Como en el poema de Borges :

” Libre de la memoria y de la esperanza,
ilimitado, abstracto, casi futuro,
el muerto no es un muerto: es la muerte.”

El primer contacto del niño con la muerte suele ser uno de los primeros despertares a la vida, una primera toma de conciencia que a veces perdura y uno no sabe muy bien las razones ni el cómo ni el porqué se establecen esas extrañas asociaciones de ideas. En mi remota memoria de las primeras imágenes televisivas en blanco y negro recuerdo un curioso anuncio que de alguna manera me transmitió una idea de la muerte entre grotesca y festiva: era un primitivo dibujo animado - cafés “La Estrella” -, en el que u n gigantesco grano de café – provisto de “canotier” y bastón – invitaba a unos minúsculos granos a ser torrefactados con la alegre frase “Vamos chicos, ¡al tostadero!...”. Los granos, en una feliz Danza de la Muerte, caían a una especie de infierno y eran posteriormente envasados en el aséptico sudario proporcionado por el fabricante.
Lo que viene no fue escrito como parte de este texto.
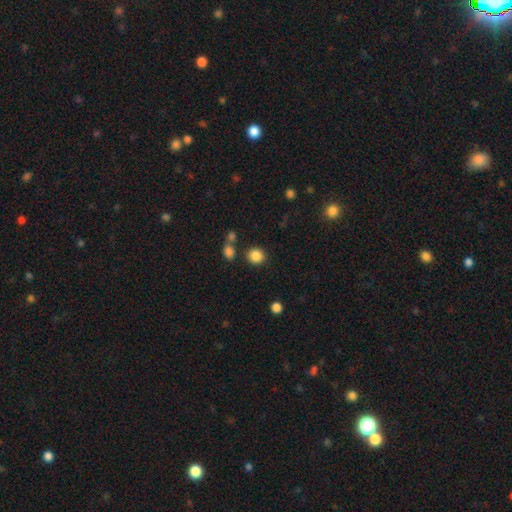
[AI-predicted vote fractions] This appears to be a smooth galaxy with no disk features (85%) that is round (85%). Merging: none (81%).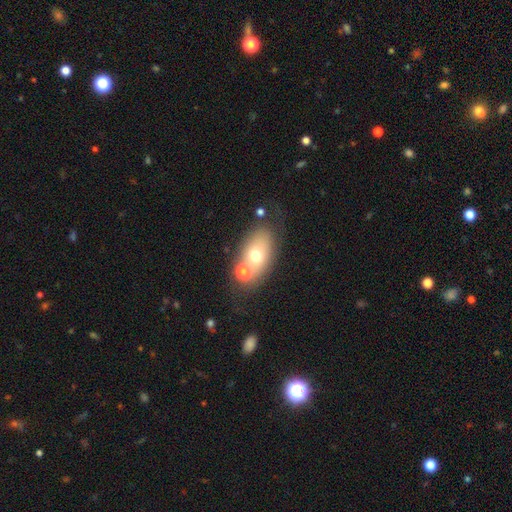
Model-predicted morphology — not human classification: Overall: smooth (63%; featured or disk 25%). How rounded: in between (82%). Merging: none (52%; merger 26%).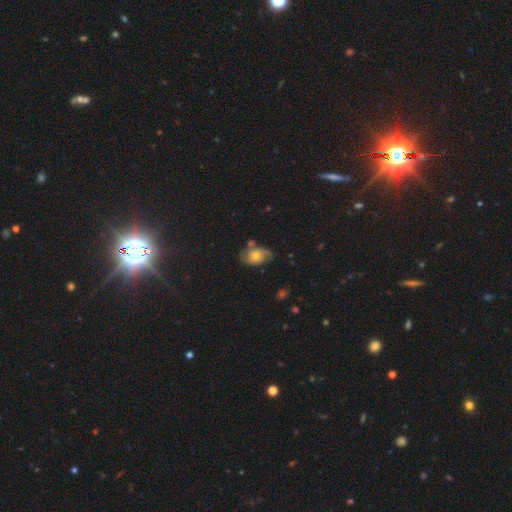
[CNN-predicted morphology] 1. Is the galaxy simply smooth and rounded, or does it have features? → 54% featured or disk, 36% smooth, 10% star or artifact.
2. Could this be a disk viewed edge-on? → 95% no, 5% yes.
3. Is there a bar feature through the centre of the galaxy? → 76% no, 21% weak, 3% strong.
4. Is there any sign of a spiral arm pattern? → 81% yes, 19% no.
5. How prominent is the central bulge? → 63% moderate, 27% small, 6% large, 2% none, 1% dominant.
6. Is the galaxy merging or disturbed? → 67% none, 21% minor disturbance, 7% major disturbance, 6% merger.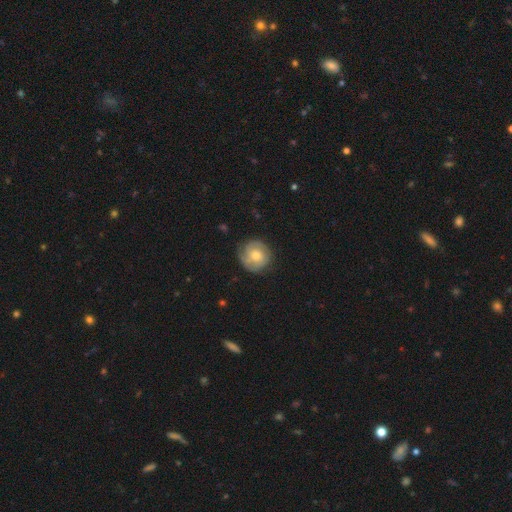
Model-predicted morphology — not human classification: Smooth or featured? Predicted: featured or disk (p=0.47, tied with smooth). Merging? Predicted: none (p=0.78).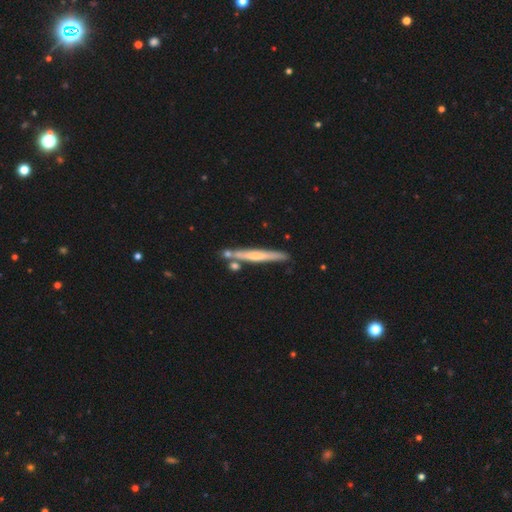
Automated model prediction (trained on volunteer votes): A featured or disk galaxy (51%) viewed edge-on (93%). Merging: none (74%).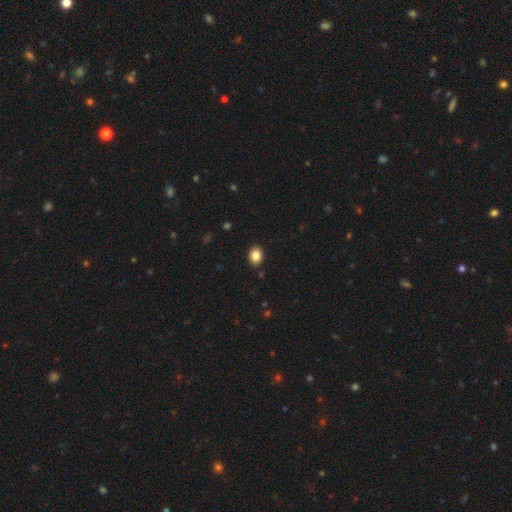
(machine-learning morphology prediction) Overall: smooth (86%). How rounded: in between (58%; round 41%). Merging: none (90%).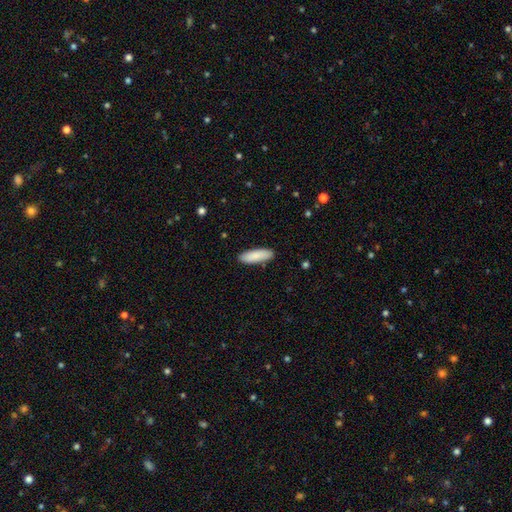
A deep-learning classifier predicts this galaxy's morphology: Q: Smooth or featured?
A: smooth (89%); runner-up: featured or disk (6%)
Q: How rounded?
A: in between (55%); runner-up: cigar-shaped (44%)
Q: Merging?
A: none (89%); runner-up: minor disturbance (8%)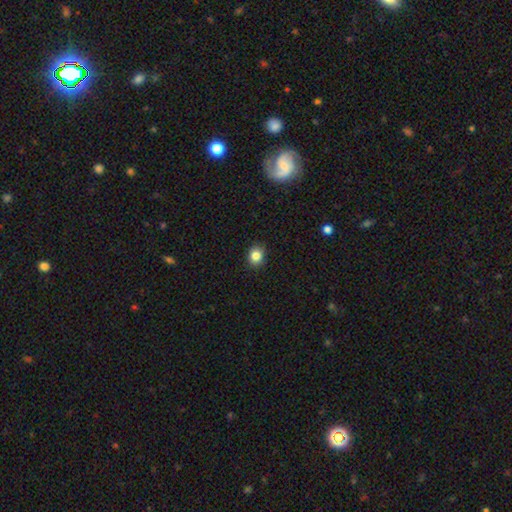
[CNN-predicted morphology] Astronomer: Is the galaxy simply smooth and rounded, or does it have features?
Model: smooth — 84%.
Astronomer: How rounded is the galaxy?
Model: round — 63%.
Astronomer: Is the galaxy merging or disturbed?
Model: none — 89%.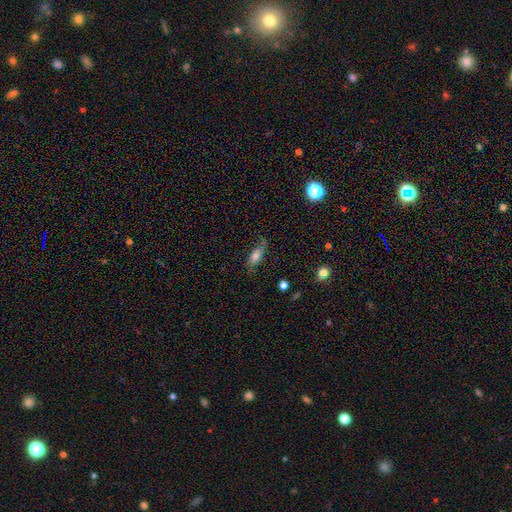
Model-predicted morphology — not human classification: Smooth or featured? Predicted: smooth (p=0.58). How rounded? Predicted: in between (p=0.75). Merging? Predicted: none (p=0.60).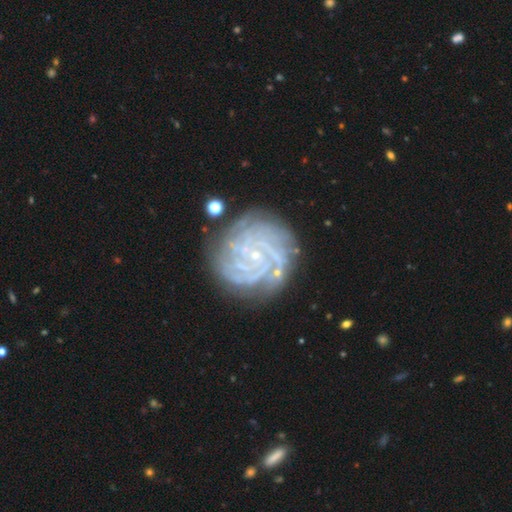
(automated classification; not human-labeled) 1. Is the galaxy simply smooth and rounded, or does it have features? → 85% featured or disk, 8% star or artifact, 7% smooth.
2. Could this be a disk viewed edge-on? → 98% no, 2% yes.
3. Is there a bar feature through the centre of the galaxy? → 68% no, 24% weak, 8% strong.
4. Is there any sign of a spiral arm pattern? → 97% yes, 3% no.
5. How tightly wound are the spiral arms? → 77% tight, 19% medium, 4% loose.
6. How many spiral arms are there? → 27% 4, 23% more than 4, 20% can't tell, 13% 3, 9% 2, 8% 1.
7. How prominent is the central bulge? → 86% small, 7% moderate, 5% none, 1% large, 1% dominant.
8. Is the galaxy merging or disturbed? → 78% none, 14% minor disturbance, 6% major disturbance, 2% merger.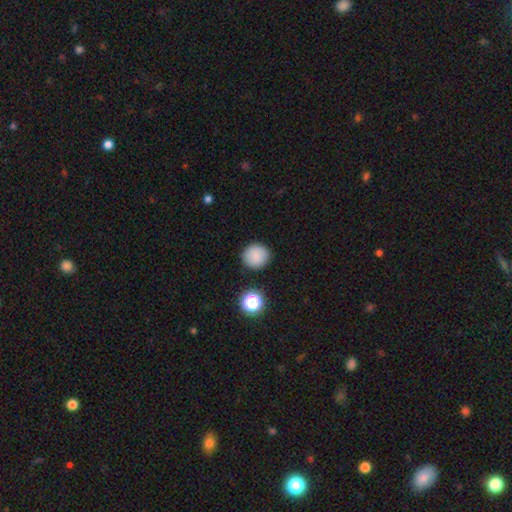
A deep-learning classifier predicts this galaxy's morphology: Smooth or featured?
  - smooth: 84% *
  - star or artifact: 11%
  - featured or disk: 5%
How rounded?
  - round: 91% *
  - in between: 8%
  - cigar-shaped: 1%
Merging?
  - none: 89% *
  - minor disturbance: 7%
  - major disturbance: 2%
  - merger: 2%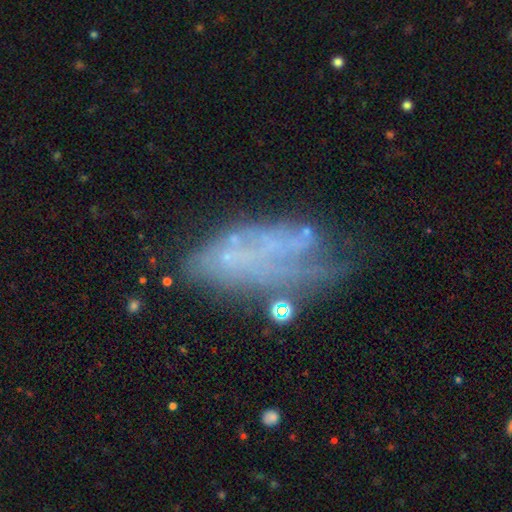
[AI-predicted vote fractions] Morphology: type=featured or disk (56%); edge-on=no (93%); bar=no (89%); spiral arms=no (77%); bulge=none (81%); merging=none (38%).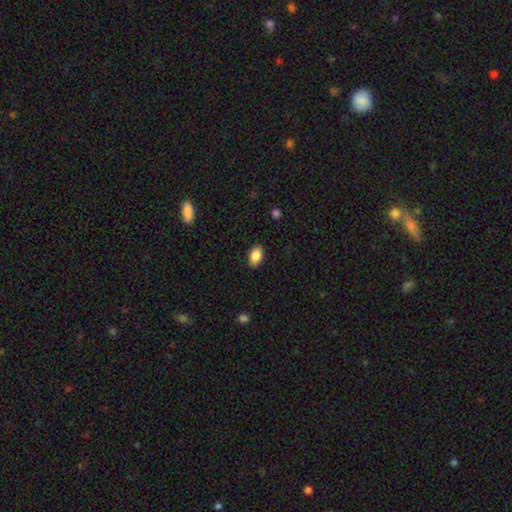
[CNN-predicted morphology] type=smooth (87%); roundness=in between (91%); merging=none (87%).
Personalmente recuerdo haber llorado egoístamente, yo tenía siete años, cuando murió de improviso, como todo el mundo, Walt Disney. De alguna forma intuía que perdía algo bastante más importante que un tío o un primo lejanos. Que nadie podría volver a animar al Pato Donald, a Pluto o a Goofy, que inevitablemente acompañarían al Hades a su creador, y me dejarían a mi un poco más solo y al mundo un poco más gris. Y así fue, efectivamente.

Da un poco de rabia que al final lo imperecedero sean las cosas, los objetos, que también fueron de alguna forma nuestra memoria, los que nos sobrevivan, como aquel espejo que fue nuestro y que nunca más devolverá nuestro reflejo cuando nos vayamos.

Alguien debería romper nuestra espada, o nuestro “iphone” y arrojarlos en nuestra tumba, para advertir a los que quedan, como dijo un poeta hace dos mil quinientos años que solo somos el sueño de una sombra.